== What the exercise asks ==
Your answer should consist of the lines in the data below that contain "labels".

== Dataset content ==

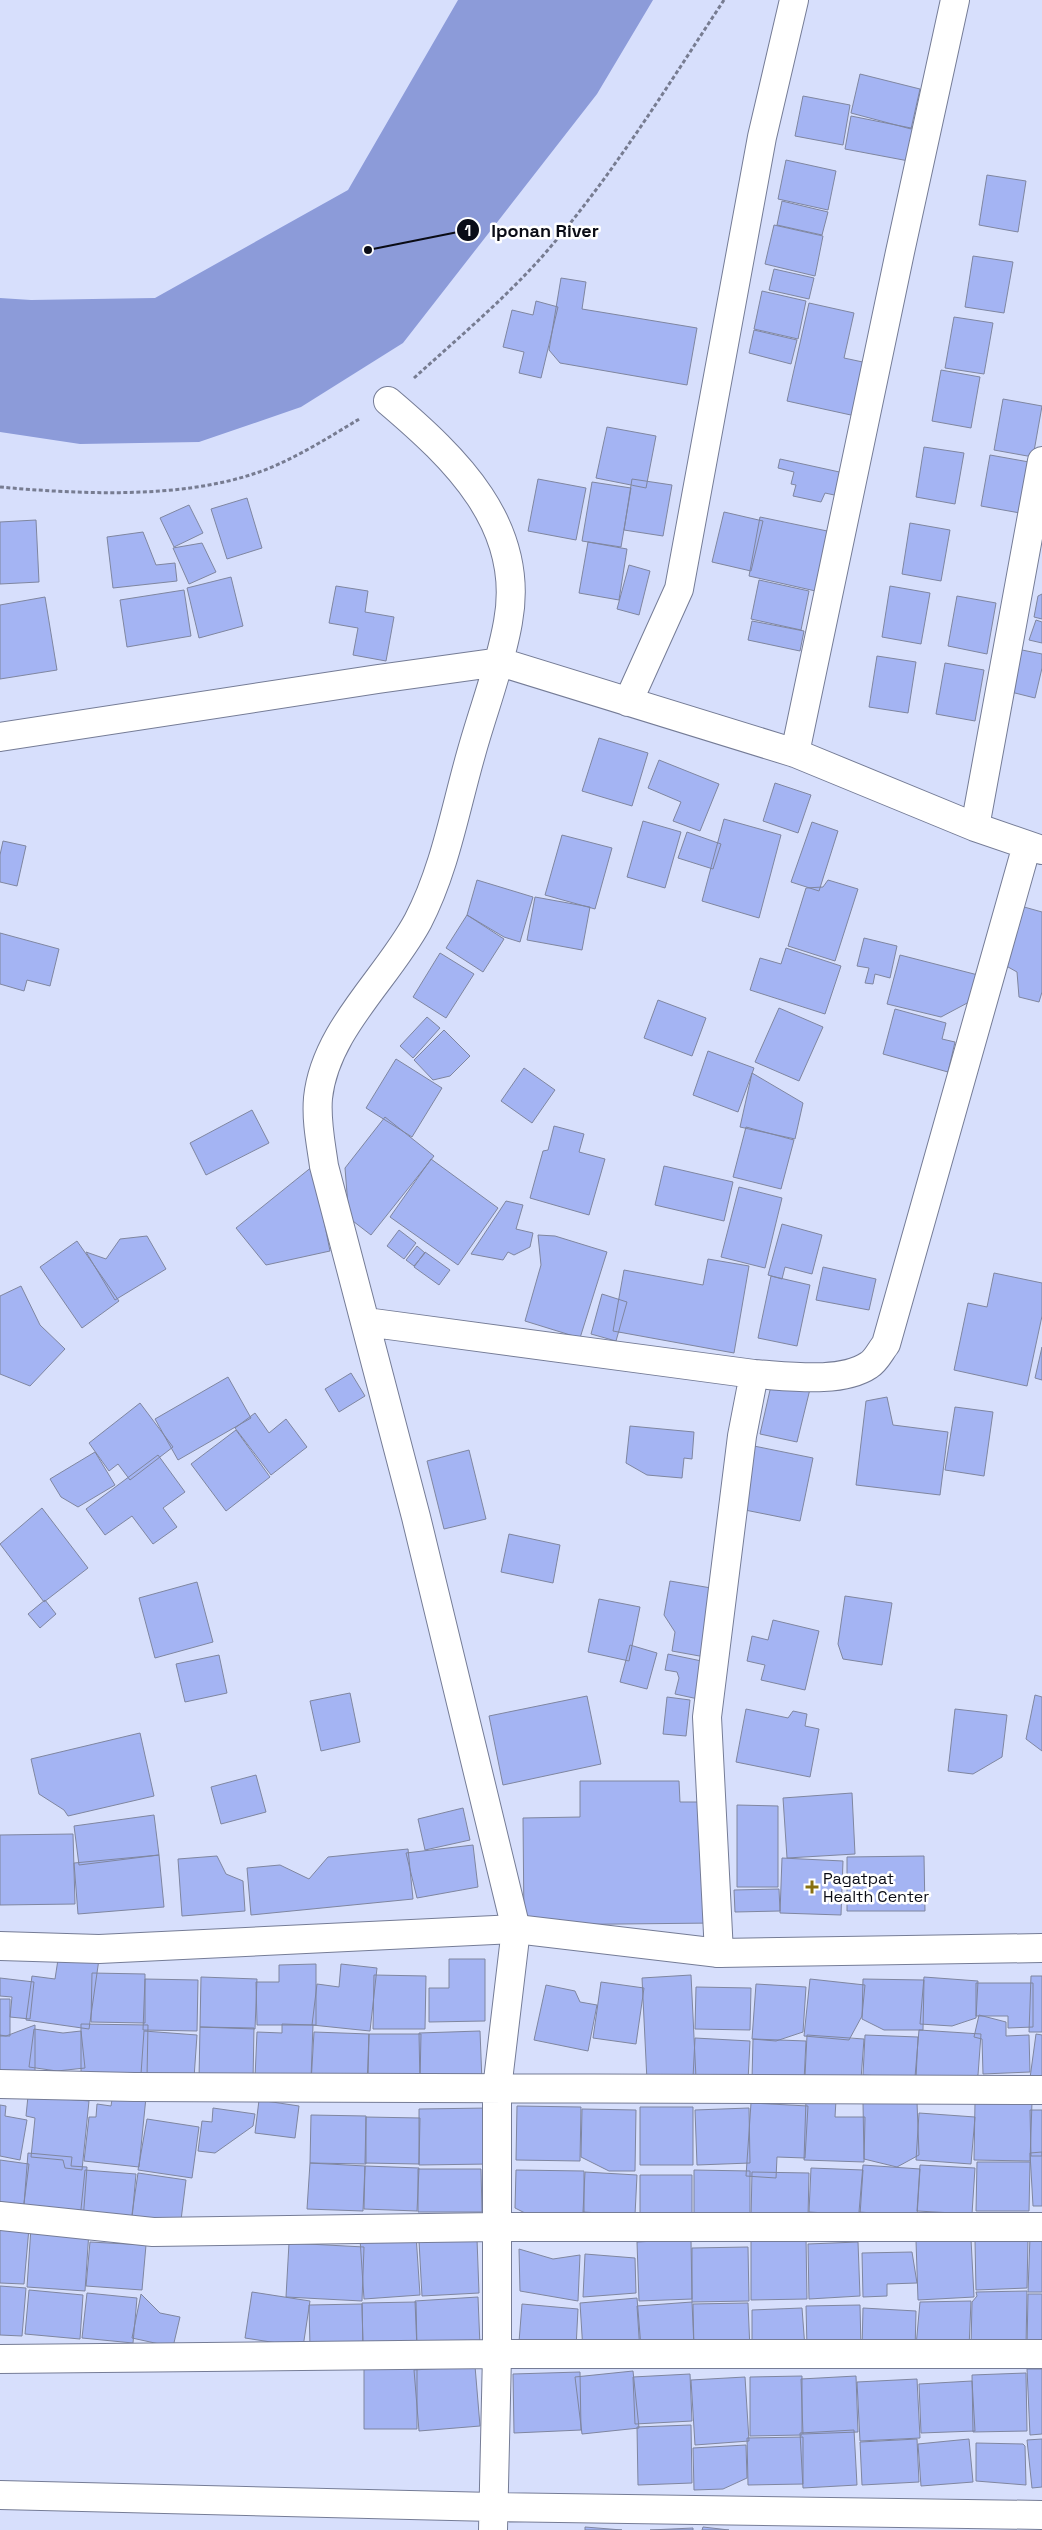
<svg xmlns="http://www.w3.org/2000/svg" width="1042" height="2530" viewBox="0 0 1042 2530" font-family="'Space Grotesk',sans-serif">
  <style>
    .water { fill: #8c9bd9 }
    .building { fill: #a4b4f3; stroke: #7f86a0 }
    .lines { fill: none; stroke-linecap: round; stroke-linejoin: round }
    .minor-casing { stroke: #757c96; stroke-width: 30 }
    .tertiary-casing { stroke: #757c96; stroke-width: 30 }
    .path { stroke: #777c91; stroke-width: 3; stroke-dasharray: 4 2.5; stroke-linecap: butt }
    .minor { stroke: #fff; stroke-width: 28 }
    .tertiary { stroke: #fff; stroke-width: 28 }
    .poi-dot { fill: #887010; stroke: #fff; stroke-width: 2 }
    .labels { text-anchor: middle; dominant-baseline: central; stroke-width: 5; stroke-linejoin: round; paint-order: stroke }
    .poi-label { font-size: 16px; fill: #0a0c16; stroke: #fff; text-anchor: start }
    .leader { fill: none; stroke: #0a0c16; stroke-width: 2 }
    .callout-dot { fill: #0a0c16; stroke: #fff; stroke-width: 2 }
    .mark-label { font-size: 15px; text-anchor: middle; font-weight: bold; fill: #fff }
    .callout-label { font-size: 18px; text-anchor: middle; font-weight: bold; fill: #0a0c16; stroke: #fff; stroke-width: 5; stroke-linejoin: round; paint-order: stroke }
  </style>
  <rect width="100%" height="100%" fill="#d7dffc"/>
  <path class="water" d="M458 0H653L597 94 403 343 301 407 199 442 80 444 0 432V298L31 300 155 298 348 190Z"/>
  <path class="building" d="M860 74 920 89 911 129 851 113Z
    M803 96 850 105 843 145 795 136Z
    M851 116 921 130 914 162 845 149Z
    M786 160 836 171 828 210 778 199Z
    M987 175 1026 181 1018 232 979 225Z
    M782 201 828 212 822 235 777 225Z
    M774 225 823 236 815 276 765 264Z
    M973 256 1013 262 1004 313 965 307Z
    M774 269 814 278 809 299 769 290Z
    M561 278 586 282 582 309 697 328 687 385 560 363 549 350Z
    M762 291 806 301 798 339 754 329Z
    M536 301 558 307 541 378 519 373 524 352 503 347 512 310 533 315Z
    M809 303 854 313 844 358 872 364 860 417 787 401Z
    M954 317 993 323 984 374 945 368Z
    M754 330 797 340 791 364 749 353Z
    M941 370 980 377 971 428 932 421Z
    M1003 399 1042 406 1033 457 994 450Z
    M607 427 656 436 646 488 596 478Z
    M924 447 964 453 955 504 916 497Z
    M990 455 1029 462 1020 513 981 506Z
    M780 459 844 473 839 496 825 493 821 502 793 496 796 485 791 484 794 472 778 468Z
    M538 479 586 488 576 540 528 531Z
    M632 479 672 485 663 536 624 530Z
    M592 482 631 488 621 547 582 541Z
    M247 498 262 548 227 559 211 509Z
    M189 505 203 533 174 547 160 518Z
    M724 512 763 521 751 571 712 562Z
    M760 517 832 532 820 592 749 576Z
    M36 520 39 582 0 584V522Z
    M910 523 950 530 941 581 902 574Z
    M143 532 156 565 175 563 177 581 113 588 107 537Z
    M588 542 627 549 619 600 579 593Z
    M202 543 216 572 189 584 173 548Z
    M629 565 650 571 639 615 617 609Z
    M231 577 243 626 199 638 187 588Z
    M759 580 809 591 801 630 751 619Z
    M336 586 368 591 365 612 394 617 386 661 353 655 358 628 329 623Z
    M890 586 930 593 921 644 882 637Z
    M184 590 191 636 127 647 120 600Z
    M1042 594V619L1034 617 1038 596Z
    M957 596 996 603 987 654 948 646Z
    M45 597 57 670 0 679V605Z
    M1036 620 1042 622V643L1029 640Z
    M752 621 804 631 800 651 748 640Z
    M1012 648 1042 654V668L1035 698 1003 690Z
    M877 656 916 662 908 713 869 707Z
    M945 663 984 670 975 721 936 714Z
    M599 738 648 753 632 806 582 791Z
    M659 760 719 784 700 831 673 821 681 802 648 788Z
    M775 783 811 795 798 833 763 821Z
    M724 819 781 835 759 918 702 901Z
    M643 821 681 832 665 888 627 877Z
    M812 822 838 831 819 891 791 882Z
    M687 832 721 844 713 869 678 858Z
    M562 835 612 848 595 909 545 895Z
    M3 841 26 846 17 886 0 882V855Z
    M477 880 533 897 520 942 504 937 467 915Z
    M828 880 858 889 835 961 788 946 806 888 823 887Z
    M535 897 590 907 582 950 527 940Z
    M1017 905 1042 912V992L1039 1002 1019 997 1017 972 1001 963Z
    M467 915 504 939 483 972 446 948Z
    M0 933 59 949 50 986 27 980 24 991 0 984Z
    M864 938 897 946 890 978 875 974 873 984 865 983 869 968 857 966Z
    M786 948 841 966 825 1014 750 990 760 958 781 964Z
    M440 953 474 974 446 1018 413 997Z
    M900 955 978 975 971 1001 941 1017 887 1004Z
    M658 1000 706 1018 692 1056 644 1038Z
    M779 1008 823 1027 799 1081 755 1062Z
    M895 1009 946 1023 942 1039 955 1042 948 1072 883 1054Z
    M427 1017 440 1028 413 1058 400 1046Z
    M444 1030 470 1056 450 1076 433 1080 414 1060Z
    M708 1051 754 1068 738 1112 693 1095Z
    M396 1059 442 1088 412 1137 366 1108Z
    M524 1068 555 1090 532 1123 501 1101Z
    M752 1073 803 1103 795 1139 740 1127Z
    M252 1110 269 1143 206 1175 190 1143Z
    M385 1117 434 1156 371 1235 349 1218 345 1168Z
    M554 1126 584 1134 579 1152 605 1159 589 1215 530 1198 543 1151 548 1150Z
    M746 1127 794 1140 781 1189 733 1177Z
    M431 1159 498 1208 458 1265 390 1217Z
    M313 1166 330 1251 266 1265 236 1228Z
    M664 1166 733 1182 724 1221 655 1205Z
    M739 1187 782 1198 765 1268 721 1257Z
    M506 1201 523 1205 516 1229 533 1233 530 1247 514 1255 508 1252 503 1260 471 1254Z
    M782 1224 822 1235 812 1274 785 1267 782 1279 768 1275Z
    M399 1230 416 1243 404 1259 387 1246Z
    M538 1235 555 1236 607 1252 580 1338 525 1321 541 1265Z
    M147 1236 166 1269 115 1300 86 1252 106 1259 120 1239Z
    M77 1241 119 1301 82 1328 40 1267Z
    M417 1246 425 1253 414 1266 406 1260Z
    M425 1252 450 1270 439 1285 414 1267Z
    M708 1259 749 1266 734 1353 613 1331 624 1270 703 1285Z
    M823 1267 876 1279 869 1310 816 1300Z
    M994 1273 1042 1283V1316L1027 1386 954 1370 968 1303 987 1307Z
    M771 1276 810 1285 797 1346 758 1338Z
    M21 1286 40 1325 65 1349 30 1386 0 1374V1296Z
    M602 1294 627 1302 616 1341 591 1334Z
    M1042 1347V1380L1035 1378Z
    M351 1373 365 1396 339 1412 325 1389Z
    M228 1377 251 1418 178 1460 155 1419Z
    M773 1377 811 1385 797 1442 760 1434Z
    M887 1397 893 1425 948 1432 940 1495 856 1485 866 1401Z
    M140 1403 173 1447 130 1480 118 1464 109 1471 89 1443Z
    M955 1407 993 1412 984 1476 945 1470Z
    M255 1413 269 1433 286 1419 307 1447 271 1475 235 1428Z
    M630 1426 694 1432 692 1459 684 1458 682 1478 647 1475 626 1463Z
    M236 1430 270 1477 226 1511 191 1464Z
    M754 1446 813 1458 800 1521 740 1509Z
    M469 1450 486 1519 444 1529 427 1461Z
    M95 1452 115 1485 78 1507 61 1497 50 1479Z
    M158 1455 185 1492 163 1508 177 1527 153 1544 132 1516 105 1535 86 1509Z
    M42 1508 88 1568 44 1602 0 1544Z
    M509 1534 560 1545 553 1583 501 1572Z
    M670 1581 717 1589 705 1657 672 1651 675 1632 664 1615Z
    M197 1582 213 1642 155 1658 139 1598Z
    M845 1596 892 1603 882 1665 843 1659 838 1644Z
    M599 1599 640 1607 629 1661 588 1652Z
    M45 1600 56 1614 40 1628 28 1614Z
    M773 1620 819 1631 805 1690 761 1680 765 1665 747 1661 752 1636 768 1640Z
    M630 1645 657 1653 647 1689 620 1682Z
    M668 1654 711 1663 703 1700 675 1694 679 1678 677 1672 665 1670Z
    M219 1655 227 1693 185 1702 176 1664Z
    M350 1693 360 1742 321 1751 310 1701Z
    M1035 1695 1042 1697V1751L1026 1739Z
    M587 1696 601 1764 503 1785 489 1716Z
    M667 1697 690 1700 686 1736 663 1734Z
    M746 1709 788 1718 793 1711 807 1714 805 1726 819 1729 810 1777 736 1762Z
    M955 1709 1007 1715 1002 1757 973 1774 948 1771Z
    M140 1733 154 1796 68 1816 64 1810 39 1794 31 1759Z
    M256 1775 266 1812 221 1824 211 1787Z
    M580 1781H679L680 1802H714L715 1923 524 1925 523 1818 580 1817Z
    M852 1793 855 1854 787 1858 783 1798Z
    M737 1805 778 1806V1887H737Z
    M463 1808 470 1840 425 1850 418 1819Z
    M154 1815 159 1855 79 1865 74 1826Z
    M73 1834 75 1904 0 1905V1835Z
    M473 1845 478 1887 417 1898 406 1853Z
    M408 1849 413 1899 251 1915 247 1868 280 1865 309 1879 328 1857Z
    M159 1855 164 1907 78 1914 74 1863Z
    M217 1856 226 1874 243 1881 245 1911 182 1916 178 1859Z
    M924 1856 925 1911H847V1857Z
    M782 1858 843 1861 841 1915 780 1913Z
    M779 1889 780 1911 735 1912 734 1890Z
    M59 1953 99 1959 89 2029 26 2020 32 1976 55 1979Z
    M449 1959H485V2021L429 2022V1988H449Z
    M316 1964V2025H257L256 1982H279V1965Z
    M341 1964 377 1968 370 2031 312 2025 317 1984 339 1987Z
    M92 1973 145 1974V2023L91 2022Z
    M374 1975 426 1976 425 2029H373Z
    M691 1975 696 2078 647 2081 642 1978Z
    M1031 1976H1042V2032H1029Z
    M201 1977 257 1979 255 2029 200 2027Z
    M924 1977 978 1981 976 2018 952 2026 920 2024Z
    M0 1978 34 1982 30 2019 10 2017 12 1997 0 1996Z
    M145 1979 198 1980 197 2031 143 2030Z
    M810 1979 865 1985 862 2016 849 2040 804 2036Z
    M863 1979 924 1980 923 2030H884L862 2019Z
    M601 1982 644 1988 636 2044 593 2038Z
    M976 1983H1033V2027L1008 2028V2016H976Z
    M756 1984 806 1987 803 2032 776 2041 752 2039Z
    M546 1985 575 1991 580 2002 597 2005 588 2051 534 2040Z
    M696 1987 751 1988 750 2030 695 2029Z
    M0 1999H10V2036H0Z
    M979 2015 1006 2022V2036L1029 2035 1030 2072 983 2074 982 2039 974 2037Z
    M81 2024 148 2025 147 2077H81Z
    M282 2024 313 2025 311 2079 255 2078 257 2032 282 2033Z
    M35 2025V2072L0 2073V2035L6 2036Z
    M200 2027 254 2028 253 2080 199 2079Z
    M34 2029 63 2033 81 2031 85 2068 57 2071 29 2067Z
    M919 2030 981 2034 978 2075 966 2080 915 2077Z
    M144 2031 197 2035 194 2078 141 2074Z
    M480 2031 482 2082 420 2084 419 2033Z
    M314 2032 369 2034 367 2085 311 2083Z
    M369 2034H421L420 2081 368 2080Z
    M1036 2034 1042 2035V2079L1030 2078Z
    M807 2035 864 2039 861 2079 805 2076Z
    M865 2035 918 2037 916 2078 863 2075Z
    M695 2038 750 2041 748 2081 693 2078Z
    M753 2039 806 2041 804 2081 752 2079Z
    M113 2093 146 2097 139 2167 84 2161 89 2117H96L97 2104 111 2106Z
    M28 2096 89 2101 82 2170 65 2168 63 2160 31 2157 35 2118 26 2116Z
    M806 2099 836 2100 835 2117H865L864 2162 804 2160Z
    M259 2100 299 2106 295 2138 255 2133Z
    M917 2102 919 2155 897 2167 864 2159 863 2103Z
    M975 2102H1032L1030 2161 974 2160Z
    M751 2103 808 2106 805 2158 777 2157 776 2178 746 2176Z
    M0 2105 6 2106 5 2116 27 2120 20 2160 0 2156Z
    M517 2106 581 2107 580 2161 516 2160Z
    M640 2107H693V2165H640Z
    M213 2108 255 2114 253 2126 215 2153 198 2151 202 2121 212 2122Z
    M489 2108V2164L419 2165V2109Z
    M749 2108 750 2163 697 2165 695 2110Z
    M582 2109 636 2110 635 2171H609L581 2157Z
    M1030 2110H1042V2156H1031Z
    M919 2113 975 2117 971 2164 916 2160Z
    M311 2115 366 2116V2164L310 2163Z
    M366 2117 420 2118 419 2164 365 2163Z
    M147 2119 199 2127 192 2178 138 2170Z
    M1042 2152V2206H1033L1030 2153Z
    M28 2153 72 2157 71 2166 87 2167 83 2221 23 2217Z
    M0 2160 29 2164 22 2219 0 2216Z
    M977 2162H1030L1029 2211H976Z
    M310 2163 365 2166 363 2211 307 2209Z
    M863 2165 920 2169 917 2216 859 2212Z
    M920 2165 975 2168 972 2214 917 2211Z
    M365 2166 419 2168 417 2211 364 2209Z
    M811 2168 863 2170 860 2215 809 2212Z
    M418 2169H481L482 2212H418Z
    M85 2170 136 2174 131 2230 80 2219Z
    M516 2170 584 2171V2219L535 2218 515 2208Z
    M694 2170 750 2171V2214H694Z
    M585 2172 637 2175 635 2215 583 2212Z
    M752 2172 809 2173 808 2218H751Z
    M138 2173 186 2180 179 2236 130 2228Z
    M640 2175H692V2214L640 2213Z
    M0 2226 29 2228 24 2284 0 2283Z
    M31 2228 89 2231 85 2291 27 2287Z
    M416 2235 420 2295 364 2299 360 2239Z
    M1030 2237H1042V2292H1028Z
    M806 2238 807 2299 751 2300V2239Z
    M477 2239 479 2293 422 2296 419 2241Z
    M691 2239 692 2299 639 2301 637 2242Z
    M971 2239 974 2297 918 2300 916 2241Z
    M1028 2239 1027 2288 976 2290 975 2241Z
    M90 2242 146 2245 142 2290 86 2286Z
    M858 2242 860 2296 809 2299 808 2244Z
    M289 2243 364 2247 362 2301 286 2297Z
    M748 2247 749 2301 692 2302V2248Z
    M519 2249 553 2259 580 2255 578 2301 520 2291Z
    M912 2252 917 2283 887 2284V2296L863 2297 862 2253Z
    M585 2254 635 2258 636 2293 583 2297Z
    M0 2286 26 2288 22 2336 0 2335Z
    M29 2290 83 2295 80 2339 25 2334Z
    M1027 2291 1026 2347H971L972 2302 977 2296 976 2292Z
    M252 2292 310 2301 303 2347 245 2338Z
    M87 2293 137 2298 133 2343 82 2338Z
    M141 2294 160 2313 180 2317 173 2347 132 2338Z
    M1028 2294H1042V2348L1027 2347Z
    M478 2297 480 2346 417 2349 415 2301Z
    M637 2298 641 2347 583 2351 580 2303Z
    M971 2301 969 2348 916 2346 920 2302Z
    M416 2302 417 2348 363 2350 362 2303Z
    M692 2302 694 2348 640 2352 637 2306Z
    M748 2303 750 2350 694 2351 693 2304Z
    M362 2304 363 2345 310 2347 309 2305Z
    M522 2304 578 2309 576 2348 519 2342Z
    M860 2305 861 2348 807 2347 806 2306Z
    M802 2308 805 2348 752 2349V2310Z
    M863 2308 916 2311 915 2351 862 2349Z
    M475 2366 480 2426 419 2431 414 2370Z
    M364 2368H417V2429H364Z
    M1027 2369H1042V2434L1030 2435Z
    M633 2371 639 2428 582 2434 575 2377Z
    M580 2372 581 2430 514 2433 513 2374Z
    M1026 2373 1027 2431 973 2432 972 2375Z
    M690 2374 692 2421 635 2424 633 2377Z
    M802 2376V2435L750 2436V2377Z
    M856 2376 858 2432 803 2434 801 2379Z
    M745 2377 749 2441 695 2445 691 2380Z
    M917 2379 920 2438 860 2441 857 2382Z
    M972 2381 975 2431 921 2433 919 2384Z
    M691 2425 692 2483 638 2485 637 2427Z
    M854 2430 857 2485 803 2488 800 2433Z
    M803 2437V2484L748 2485 747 2438Z
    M917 2439 919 2482 862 2485 860 2442Z
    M969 2439 973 2482 921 2486 918 2444Z
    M1042 2439V2487L1032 2488 1027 2440Z
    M976 2443 1023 2444 1025 2446 1026 2485 976 2481Z
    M746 2445 747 2478 723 2489 694 2490 693 2448Z
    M585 2527 622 2530H585Z
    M703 2527 729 2530H702Z
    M693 2528V2530H650Z"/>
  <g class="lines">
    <g class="minor-casing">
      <path id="minor" d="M388 401C455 458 526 525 508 622 500 668 483 710 471 754 455 810 445 869 418 921 387 979 325 1030 318 1098 316 1121 321 1144 324 1166L416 1517 516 1929 497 2089V2354L493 2530
        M628 702 679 589 762 137 794 0
        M0 737 378 679 500 662 795 753 975 827 1042 850
        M795 753 900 252 955 0
        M975 827 1042 461
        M366 1322 754 1374 742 1436 707 1717 719 1953
        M754 1374C788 1376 841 1384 869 1365 876 1361 881 1350 886 1344L1027 845
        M0 2084 134 2087 1042 2090
        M0 2216 153 2232 496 2227H1042
        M0 2359 497 2354H1042
        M0 2495 493 2507 1042 2515"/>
    </g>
    <g class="tertiary-casing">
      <path id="tertiary" d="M0 1946 99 1949 516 1929 719 1953 1042 1948"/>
    </g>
    <path class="path" d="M414 378C456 340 501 302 540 259 610 180 666 88 724 0
      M0 487C78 494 178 499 253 474 289 463 329 437 361 418"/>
    <use href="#minor" class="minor"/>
    <use href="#tertiary" class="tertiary"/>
  </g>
  <path class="poi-dot" d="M809.5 1879.5h5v5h5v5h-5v5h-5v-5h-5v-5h5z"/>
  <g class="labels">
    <g class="poi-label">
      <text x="823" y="1878">Pagatpat<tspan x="823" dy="18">Health Center</tspan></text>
    </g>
  </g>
  <path class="leader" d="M368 250L468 230"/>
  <g class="callout-dot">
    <circle cx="368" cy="250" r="5"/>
    <circle cx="468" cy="230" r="12"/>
  </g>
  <g class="mark-label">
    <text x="468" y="236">1</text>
  </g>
  <g class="callout-label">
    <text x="545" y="237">Iponan River</text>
  </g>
</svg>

== Output below ==
    .labels { text-anchor: middle; dominant-baseline: central; stroke-width: 5; stroke-linejoin: round; paint-order: stroke }
  <g class="labels">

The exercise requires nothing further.